*** ИЗВЛЕЧЁННЫЙ ТЕКСТ ***

Таким образом, в царствование Петра дума из соучастницы верховной власти, из учреждения, составлявшего неразрывную часть единого целого с государем, самыми теснейшими узами связанного с ним, постепенно превратилась хотя и в высший, но все же подчиненный государю и ответственный перед ним орган управления. В этой своей модифицированной форме она имела много точек соприкосновения с Сенатом, учрежденным в 1711 г. Первоначальный состав, компетенция, делопроизводство и ответственность Сената значительно напоминали собой состав, компетенцию, делопроизводство и ответственность ближней канцелярии.

Вывод из всего сказанного тот, что Сенат образовывался постепенно, вырабатываясь из старой думы, по мере хода и развития реформаторской деятельности Петра. Переходной формой от думы к Сенату, звеном в цепи, связующей оба названные учреждения, является консилия министров в ближней канцелярии, составляющая в полном смысле этого слова прообраз Сената*(369).

Таким образом, мнение, будто Сенат заимствован из Швеции, будучи сколком со шведского сената, не может быть принято, тем более что между обоими учреждениями нет ничего общего ни в отношении состава, делопроизводства и компетенции, ни в отношении характера деятельности. Шведский сенат был органом сейма и, в качестве такового, до известной степени ограничивал власть короля*(370); наш Сенат, хотя и стоял во главе государственного управления, но вполне зависел от государя, будучи подчинен ему и ответствен перед ним*(371). Иначе говоря, заимствование ограничилось только одним названием (хотя и это последнее, скорее, могло быть заимствовано из Польши, так как в Швеции сенат редко назывался этим именем, нося название государственного совета).

*** ПРЕДОСТАВЛЕННЫЙ МАТЕРИАЛ ***

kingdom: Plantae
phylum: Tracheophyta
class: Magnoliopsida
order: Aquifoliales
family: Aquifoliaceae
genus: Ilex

***

Какое учреждение в тексте о происхождении Сената названо переходной формой от думы к Сенату?

ПОЛНЫЙ ОТВЕТ>
Консилия министров в ближней канцелярии.